**Your objective:**
An exact copy of each line below is needed, with no images in it.

------ Data for the task ------

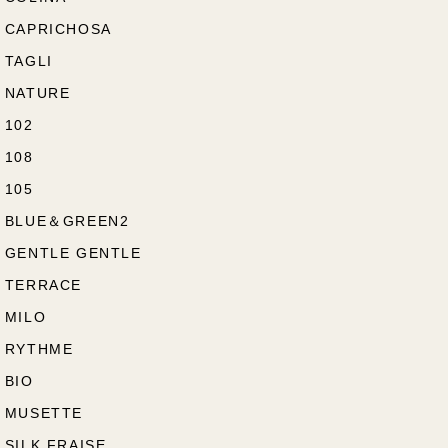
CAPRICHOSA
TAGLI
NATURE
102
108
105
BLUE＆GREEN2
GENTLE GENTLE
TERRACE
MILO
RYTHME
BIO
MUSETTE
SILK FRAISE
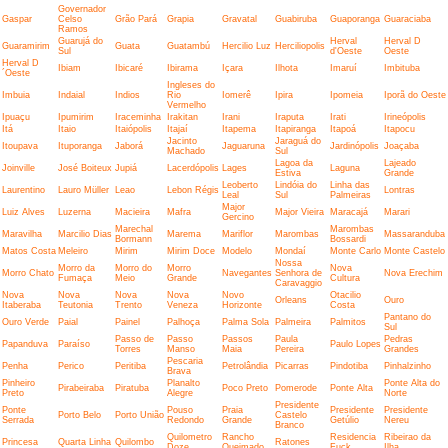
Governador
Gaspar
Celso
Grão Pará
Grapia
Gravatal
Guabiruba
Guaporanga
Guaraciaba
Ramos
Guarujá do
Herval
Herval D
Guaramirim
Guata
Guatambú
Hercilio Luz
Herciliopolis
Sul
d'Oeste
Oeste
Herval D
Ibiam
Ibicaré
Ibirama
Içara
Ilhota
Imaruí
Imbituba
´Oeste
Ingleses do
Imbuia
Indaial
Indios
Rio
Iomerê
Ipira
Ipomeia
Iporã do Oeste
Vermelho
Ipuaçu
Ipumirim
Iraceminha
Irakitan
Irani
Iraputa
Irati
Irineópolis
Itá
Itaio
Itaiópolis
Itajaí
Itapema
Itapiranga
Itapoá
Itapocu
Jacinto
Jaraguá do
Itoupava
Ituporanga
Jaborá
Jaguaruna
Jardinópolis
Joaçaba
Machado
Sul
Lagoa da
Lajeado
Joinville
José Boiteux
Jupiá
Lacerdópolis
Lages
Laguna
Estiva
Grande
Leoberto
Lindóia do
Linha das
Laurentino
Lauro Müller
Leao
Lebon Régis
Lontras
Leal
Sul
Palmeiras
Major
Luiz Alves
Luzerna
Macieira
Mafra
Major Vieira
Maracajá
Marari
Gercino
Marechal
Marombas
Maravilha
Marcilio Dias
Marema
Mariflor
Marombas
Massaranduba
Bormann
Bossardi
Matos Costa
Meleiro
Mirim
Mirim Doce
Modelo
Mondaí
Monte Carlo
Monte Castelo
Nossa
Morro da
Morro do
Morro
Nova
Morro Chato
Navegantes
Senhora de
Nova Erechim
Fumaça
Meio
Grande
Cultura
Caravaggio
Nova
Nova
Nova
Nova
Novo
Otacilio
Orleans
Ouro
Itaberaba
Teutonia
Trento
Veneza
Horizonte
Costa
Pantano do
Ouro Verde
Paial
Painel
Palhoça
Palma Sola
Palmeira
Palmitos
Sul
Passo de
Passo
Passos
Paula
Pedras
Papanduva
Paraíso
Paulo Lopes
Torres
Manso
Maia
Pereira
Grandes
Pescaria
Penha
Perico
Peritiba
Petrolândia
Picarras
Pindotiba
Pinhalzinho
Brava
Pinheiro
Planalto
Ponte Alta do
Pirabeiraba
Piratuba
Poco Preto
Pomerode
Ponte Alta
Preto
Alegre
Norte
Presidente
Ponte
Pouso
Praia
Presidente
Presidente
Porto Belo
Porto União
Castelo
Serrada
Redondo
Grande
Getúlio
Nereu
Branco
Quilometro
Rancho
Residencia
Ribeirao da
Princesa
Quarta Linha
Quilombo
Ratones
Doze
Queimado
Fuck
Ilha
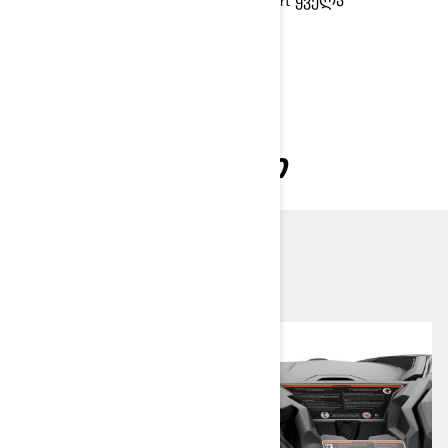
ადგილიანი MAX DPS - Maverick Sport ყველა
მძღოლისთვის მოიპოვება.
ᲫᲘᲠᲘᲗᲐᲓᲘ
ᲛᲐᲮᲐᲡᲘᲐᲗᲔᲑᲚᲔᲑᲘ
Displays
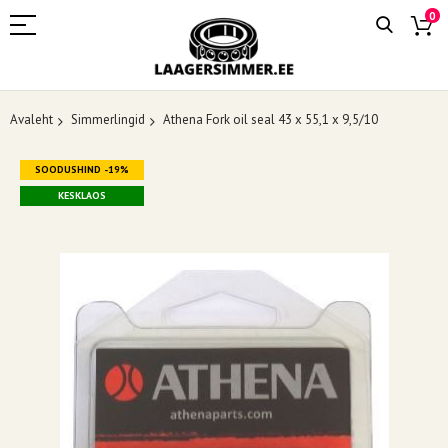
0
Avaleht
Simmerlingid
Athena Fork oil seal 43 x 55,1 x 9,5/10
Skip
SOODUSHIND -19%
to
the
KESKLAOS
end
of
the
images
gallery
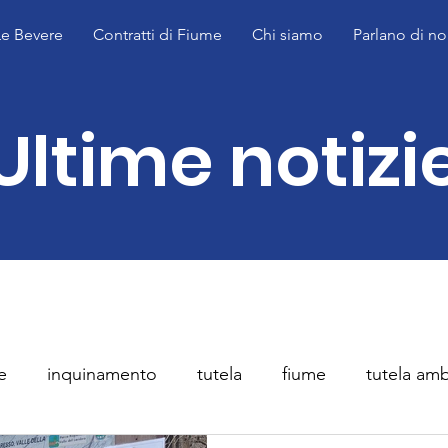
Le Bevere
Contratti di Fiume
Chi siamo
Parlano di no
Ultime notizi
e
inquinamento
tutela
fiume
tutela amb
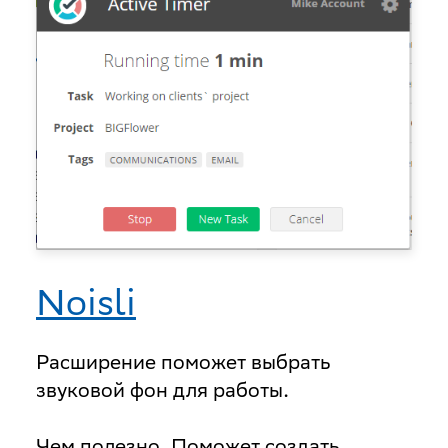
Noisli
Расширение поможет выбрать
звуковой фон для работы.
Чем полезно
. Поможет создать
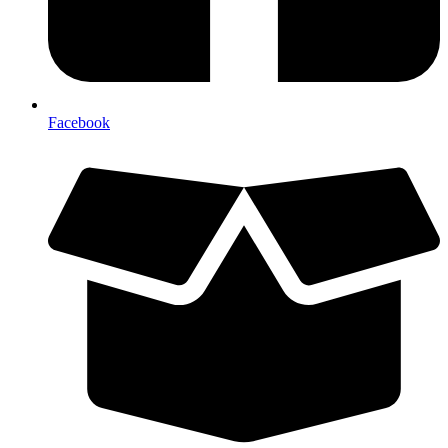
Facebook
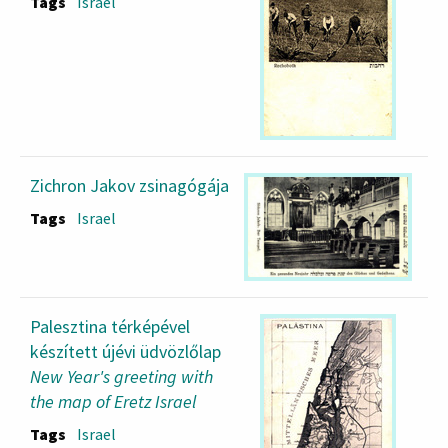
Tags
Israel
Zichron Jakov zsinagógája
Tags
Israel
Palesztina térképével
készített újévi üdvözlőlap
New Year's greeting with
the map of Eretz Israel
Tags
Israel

------

**Finished task:**
CAPRICHOSA
TAGLI
NATURE
102
108
105
BLUE＆GREEN2
GENTLE GENTLE
TERRACE
MILO
RYTHME
BIO
MUSETTE
SILK FRAISE
Governador
Gaspar
Celso
Grão Pará
Grapia
Gravatal
Guabiruba
Guaporanga
Guaraciaba
Ramos
Guarujá do
Herval
Herval D
Guaramirim
Guata
Guatambú
Hercilio Luz
Herciliopolis
Sul
d'Oeste
Oeste
Herval D
Ibiam
Ibicaré
Ibirama
Içara
Ilhota
Imaruí
Imbituba
´Oeste
Ingleses do
Imbuia
Indaial
Indios
Rio
Iomerê
Ipira
Ipomeia
Iporã do Oeste
Vermelho
Ipuaçu
Ipumirim
Iraceminha
Irakitan
Irani
Iraputa
Irati
Irineópolis
Itá
Itaio
Itaiópolis
Itajaí
Itapema
Itapiranga
Itapoá
Itapocu
Jacinto
Jaraguá do
Itoupava
Ituporanga
Jaborá
Jaguaruna
Jardinópolis
Joaçaba
Machado
Sul
Lagoa da
Lajeado
Joinville
José Boiteux
Jupiá
Lacerdópolis
Lages
Laguna
Estiva
Grande
Leoberto
Lindóia do
Linha das
Laurentino
Lauro Müller
Leao
Lebon Régis
Lontras
Leal
Sul
Palmeiras
Major
Luiz Alves
Luzerna
Macieira
Mafra
Major Vieira
Maracajá
Marari
Gercino
Marechal
Marombas
Maravilha
Marcilio Dias
Marema
Mariflor
Marombas
Massaranduba
Bormann
Bossardi
Matos Costa
Meleiro
Mirim
Mirim Doce
Modelo
Mondaí
Monte Carlo
Monte Castelo
Nossa
Morro da
Morro do
Morro
Nova
Morro Chato
Navegantes
Senhora de
Nova Erechim
Fumaça
Meio
Grande
Cultura
Caravaggio
Nova
Nova
Nova
Nova
Novo
Otacilio
Orleans
Ouro
Itaberaba
Teutonia
Trento
Veneza
Horizonte
Costa
Pantano do
Ouro Verde
Paial
Painel
Palhoça
Palma Sola
Palmeira
Palmitos
Sul
Passo de
Passo
Passos
Paula
Pedras
Papanduva
Paraíso
Paulo Lopes
Torres
Manso
Maia
Pereira
Grandes
Pescaria
Penha
Perico
Peritiba
Petrolândia
Picarras
Pindotiba
Pinhalzinho
Brava
Pinheiro
Planalto
Ponte Alta do
Pirabeiraba
Piratuba
Poco Preto
Pomerode
Ponte Alta
Preto
Alegre
Norte
Presidente
Ponte
Pouso
Praia
Presidente
Presidente
Porto Belo
Porto União
Castelo
Serrada
Redondo
Grande
Getúlio
Nereu
Branco
Quilometro
Rancho
Residencia
Ribeirao da
Princesa
Quarta Linha
Quilombo
Ratones
Doze
Queimado
Fuck
Ilha
ადგილიანი MAX DPS - Maverick Sport ყველა
მძღოლისთვის მოიპოვება.
ᲫᲘᲠᲘᲗᲐᲓᲘ
ᲛᲐᲮᲐᲡᲘᲐᲗᲔᲑᲚᲔᲑᲘ
Displays
0
Avaleht
Simmerlingid
Athena Fork oil seal 43 x 55,1 x 9,5/10
Skip
SOODUSHIND -19%
to
the
KESKLAOS
end
of
the
images
gallery
Le Bevere
Contratti di Fiume
Chi siamo
Parlano di no
Ultime notizi
e
inquinamento
tutela
fiume
tutela amb
Noisli
Расширение поможет выбрать
звуковой фон для работы.
Чем полезно
. Поможет создать
Facebook
Tags
Israel
Zichron Jakov zsinagógája
Tags
Israel
Palesztina térképével
készített újévi üdvözlőlap
New Year's greeting with
the map of Eretz Israel
Tags
Israel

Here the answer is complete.